━━ Records to process ━━

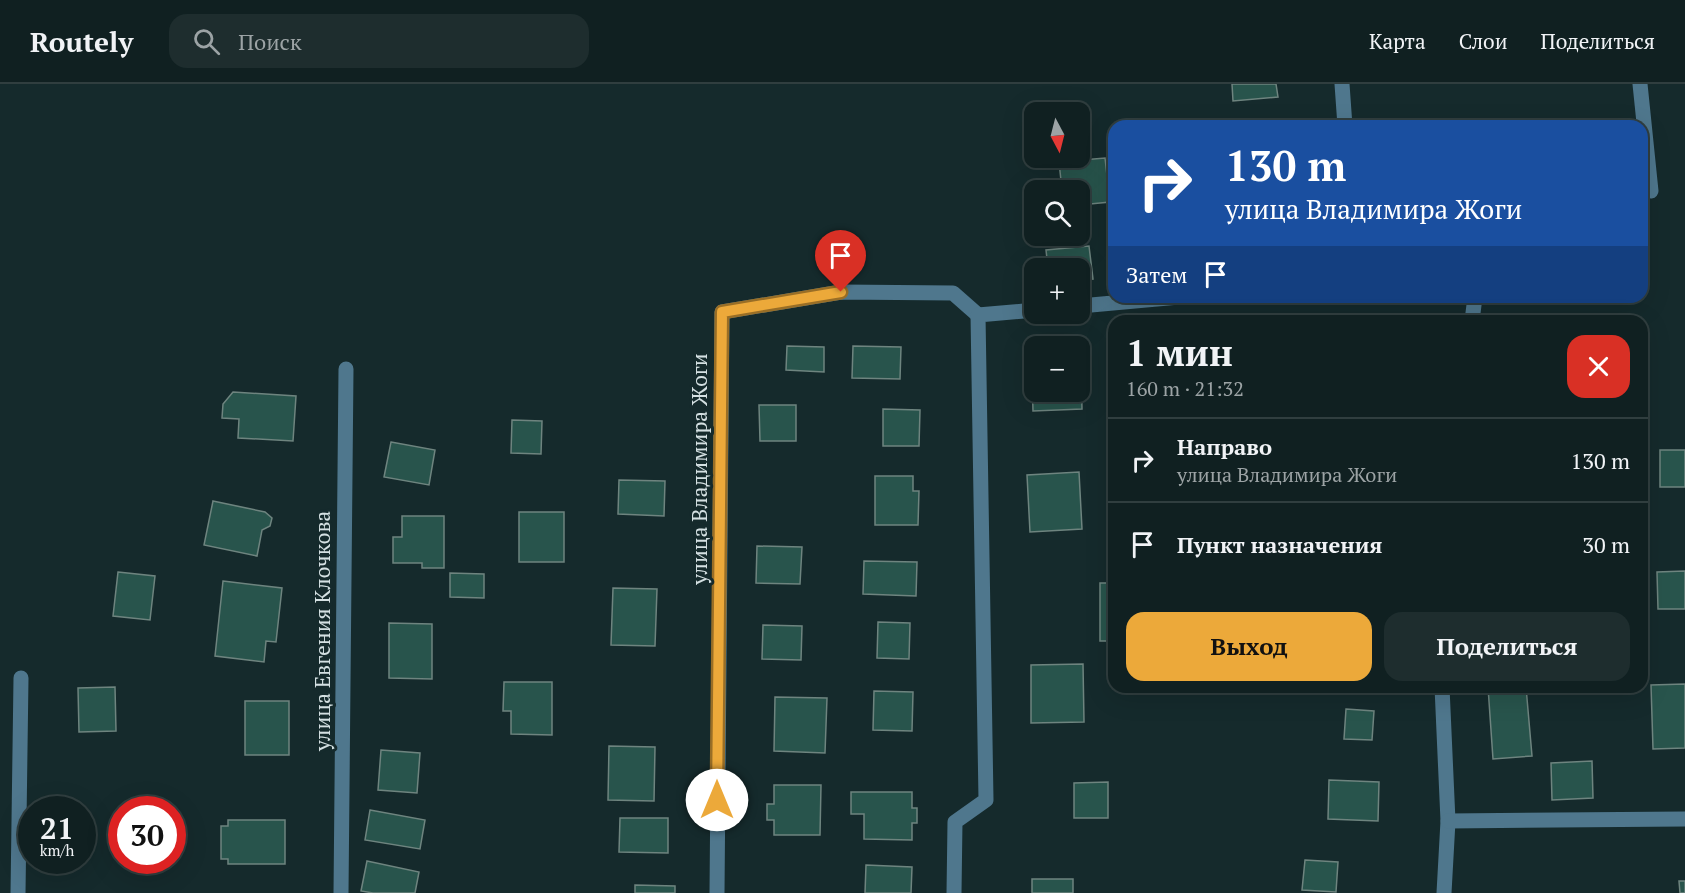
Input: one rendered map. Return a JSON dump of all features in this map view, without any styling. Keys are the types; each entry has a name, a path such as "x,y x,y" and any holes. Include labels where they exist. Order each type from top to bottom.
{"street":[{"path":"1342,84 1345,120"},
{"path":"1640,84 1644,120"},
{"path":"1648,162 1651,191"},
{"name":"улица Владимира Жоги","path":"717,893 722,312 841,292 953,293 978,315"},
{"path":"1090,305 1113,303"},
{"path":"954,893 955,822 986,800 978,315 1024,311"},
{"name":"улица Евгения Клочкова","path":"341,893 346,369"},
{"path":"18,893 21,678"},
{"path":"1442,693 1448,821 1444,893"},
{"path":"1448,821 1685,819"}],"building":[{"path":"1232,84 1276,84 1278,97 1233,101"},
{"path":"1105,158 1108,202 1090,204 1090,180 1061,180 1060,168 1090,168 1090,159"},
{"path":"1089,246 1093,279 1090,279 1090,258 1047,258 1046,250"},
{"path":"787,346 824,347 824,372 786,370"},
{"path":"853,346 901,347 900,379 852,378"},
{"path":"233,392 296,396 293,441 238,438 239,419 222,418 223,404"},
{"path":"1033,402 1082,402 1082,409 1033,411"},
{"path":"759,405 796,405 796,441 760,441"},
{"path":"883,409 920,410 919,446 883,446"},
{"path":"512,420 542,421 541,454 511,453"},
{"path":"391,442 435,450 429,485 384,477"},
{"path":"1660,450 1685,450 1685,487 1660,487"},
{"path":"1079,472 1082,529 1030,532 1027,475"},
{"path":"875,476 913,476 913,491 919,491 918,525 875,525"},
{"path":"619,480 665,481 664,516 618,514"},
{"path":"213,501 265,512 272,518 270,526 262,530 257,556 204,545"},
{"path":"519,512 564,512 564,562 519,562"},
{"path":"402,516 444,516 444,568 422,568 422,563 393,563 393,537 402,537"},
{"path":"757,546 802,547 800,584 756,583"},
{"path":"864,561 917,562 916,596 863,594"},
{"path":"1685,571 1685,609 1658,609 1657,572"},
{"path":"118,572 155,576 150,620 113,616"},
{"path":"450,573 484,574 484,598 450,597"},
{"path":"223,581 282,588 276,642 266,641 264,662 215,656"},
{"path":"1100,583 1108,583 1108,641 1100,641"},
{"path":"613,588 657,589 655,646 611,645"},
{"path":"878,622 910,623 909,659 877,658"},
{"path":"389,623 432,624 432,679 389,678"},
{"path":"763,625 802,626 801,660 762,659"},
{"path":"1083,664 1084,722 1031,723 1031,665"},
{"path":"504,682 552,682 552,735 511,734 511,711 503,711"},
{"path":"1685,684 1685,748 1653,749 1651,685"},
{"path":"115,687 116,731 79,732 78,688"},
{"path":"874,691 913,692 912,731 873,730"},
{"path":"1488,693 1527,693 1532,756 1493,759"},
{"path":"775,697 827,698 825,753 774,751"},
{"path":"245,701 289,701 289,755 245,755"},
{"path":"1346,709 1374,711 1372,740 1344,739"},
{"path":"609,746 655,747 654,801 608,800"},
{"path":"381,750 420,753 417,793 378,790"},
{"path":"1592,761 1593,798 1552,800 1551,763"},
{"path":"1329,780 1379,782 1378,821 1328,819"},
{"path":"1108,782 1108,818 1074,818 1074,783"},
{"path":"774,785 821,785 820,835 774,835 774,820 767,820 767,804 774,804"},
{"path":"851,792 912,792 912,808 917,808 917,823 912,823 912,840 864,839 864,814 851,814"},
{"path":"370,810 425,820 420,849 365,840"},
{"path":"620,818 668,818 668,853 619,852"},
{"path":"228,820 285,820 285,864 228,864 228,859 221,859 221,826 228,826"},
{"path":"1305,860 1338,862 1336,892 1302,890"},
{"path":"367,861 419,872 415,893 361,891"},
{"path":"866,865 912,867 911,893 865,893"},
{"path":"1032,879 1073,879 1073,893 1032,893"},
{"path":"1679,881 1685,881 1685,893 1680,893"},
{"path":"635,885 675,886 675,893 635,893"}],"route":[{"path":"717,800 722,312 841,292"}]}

━━━

**About this exercise:**
Find all lines in the records that hold the word "улица". Copy them.

**Exercise output:**
{"name":"улица Владимира Жоги","path":"717,893 722,312 841,292 953,293 978,315"},
{"name":"улица Евгения Клочкова","path":"341,893 346,369"},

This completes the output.